**Requirement**
I would like every line of the records below that contains the word "Ballet" copied.

**Material supplied**
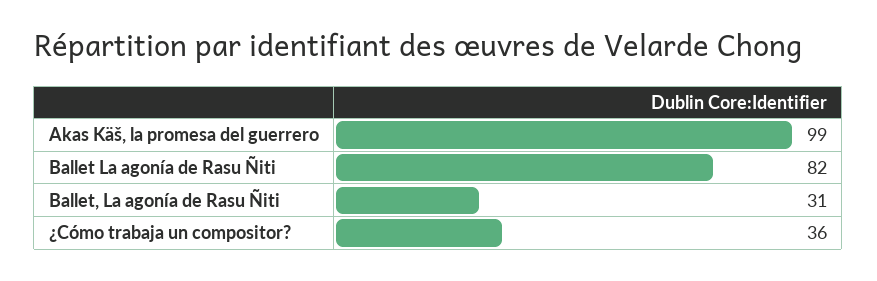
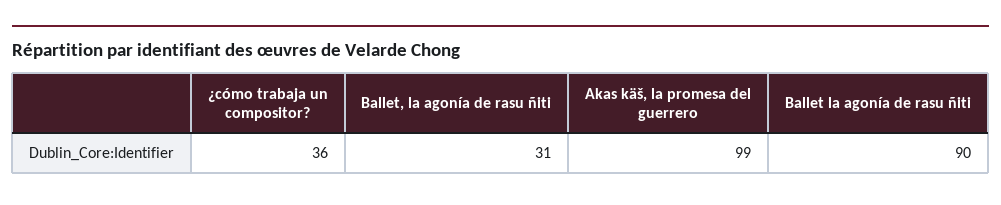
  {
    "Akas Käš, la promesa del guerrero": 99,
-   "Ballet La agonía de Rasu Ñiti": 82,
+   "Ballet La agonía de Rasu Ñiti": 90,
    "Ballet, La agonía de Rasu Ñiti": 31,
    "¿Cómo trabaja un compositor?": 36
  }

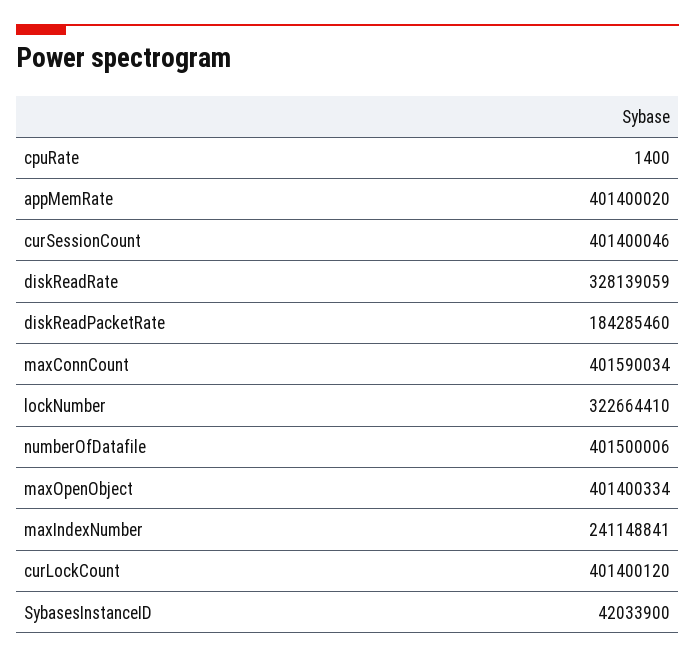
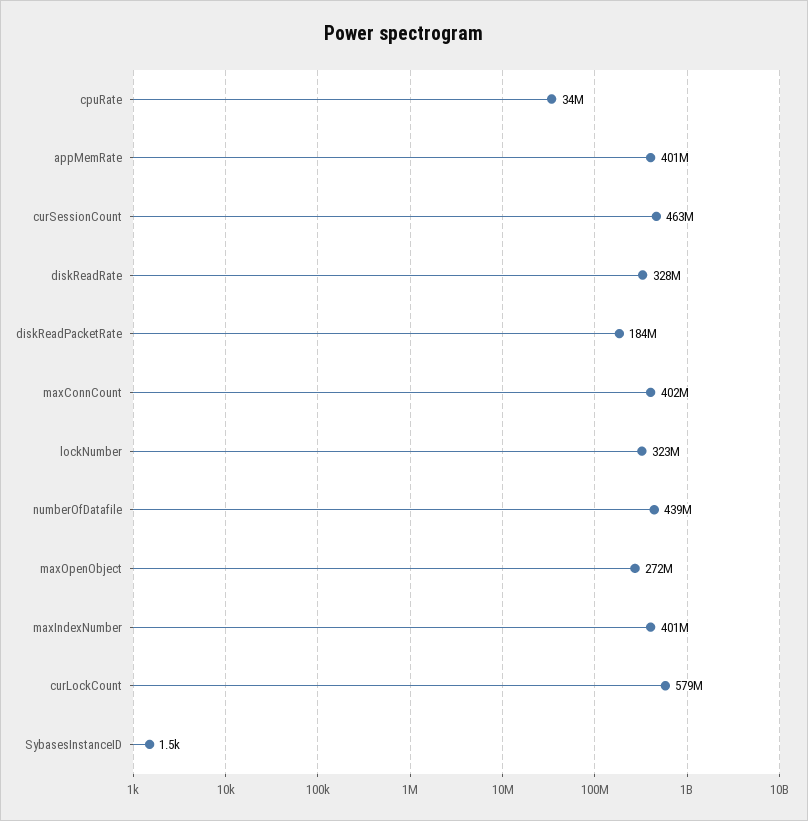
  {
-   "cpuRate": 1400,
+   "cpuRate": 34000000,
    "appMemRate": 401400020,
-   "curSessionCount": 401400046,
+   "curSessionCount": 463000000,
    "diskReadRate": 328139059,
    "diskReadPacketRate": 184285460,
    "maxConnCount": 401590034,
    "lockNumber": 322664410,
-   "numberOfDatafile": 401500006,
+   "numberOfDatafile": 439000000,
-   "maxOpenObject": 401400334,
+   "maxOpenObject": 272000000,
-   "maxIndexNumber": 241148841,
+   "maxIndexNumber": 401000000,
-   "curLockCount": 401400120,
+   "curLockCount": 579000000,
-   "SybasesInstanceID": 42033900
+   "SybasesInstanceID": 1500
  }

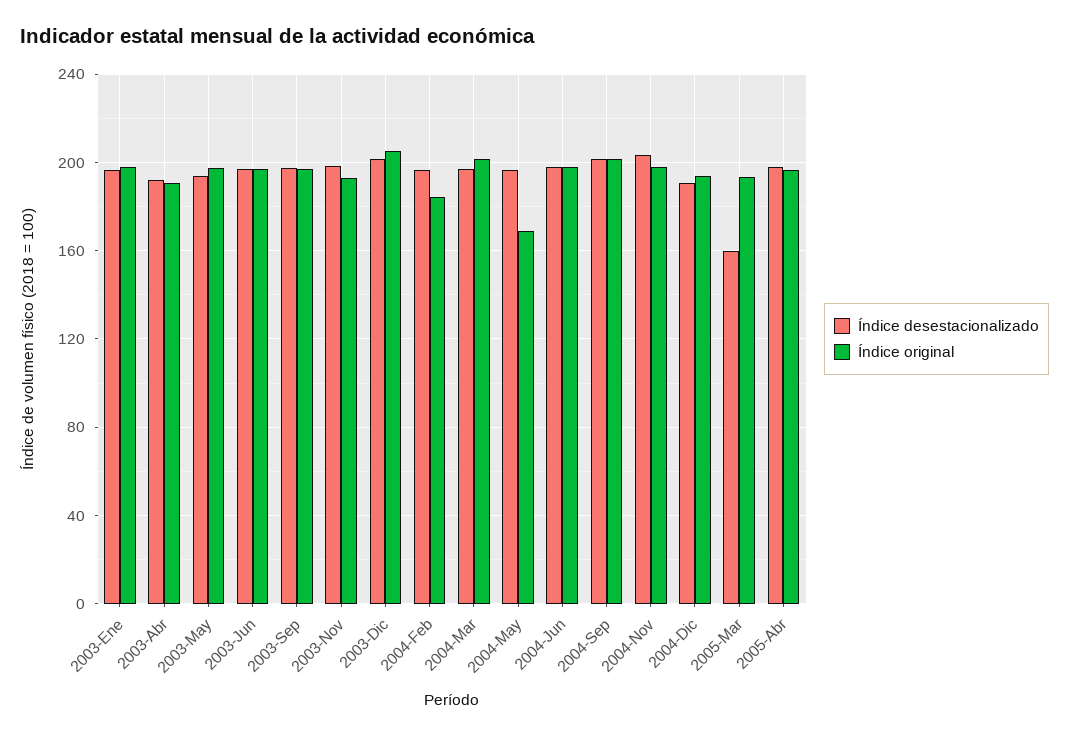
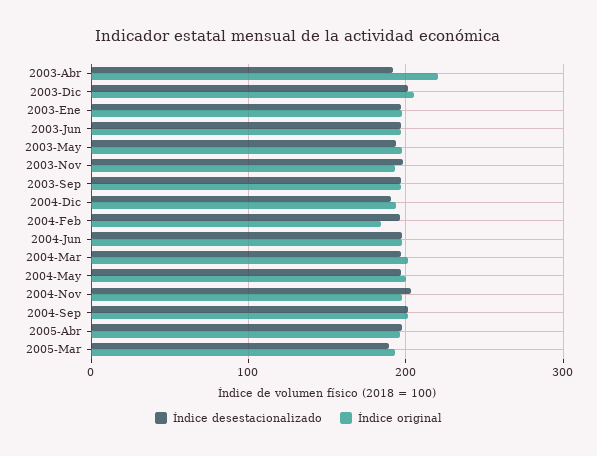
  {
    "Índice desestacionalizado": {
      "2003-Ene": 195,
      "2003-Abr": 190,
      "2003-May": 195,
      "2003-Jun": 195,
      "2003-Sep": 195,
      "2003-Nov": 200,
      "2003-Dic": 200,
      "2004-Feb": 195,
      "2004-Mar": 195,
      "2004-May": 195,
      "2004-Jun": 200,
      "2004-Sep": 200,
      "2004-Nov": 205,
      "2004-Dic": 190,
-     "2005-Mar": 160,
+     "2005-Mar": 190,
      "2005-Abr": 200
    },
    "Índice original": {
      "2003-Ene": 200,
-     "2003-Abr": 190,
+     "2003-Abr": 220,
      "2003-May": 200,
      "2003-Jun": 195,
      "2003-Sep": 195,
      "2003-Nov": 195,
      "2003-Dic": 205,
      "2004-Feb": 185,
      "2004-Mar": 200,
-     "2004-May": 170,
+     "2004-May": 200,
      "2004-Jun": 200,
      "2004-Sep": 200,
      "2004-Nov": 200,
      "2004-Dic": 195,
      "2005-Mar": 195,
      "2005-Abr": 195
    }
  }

**Written solution**
-   "Ballet La agonía de Rasu Ñiti": 82,
+   "Ballet La agonía de Rasu Ñiti": 90,
    "Ballet, La agonía de Rasu Ñiti": 31,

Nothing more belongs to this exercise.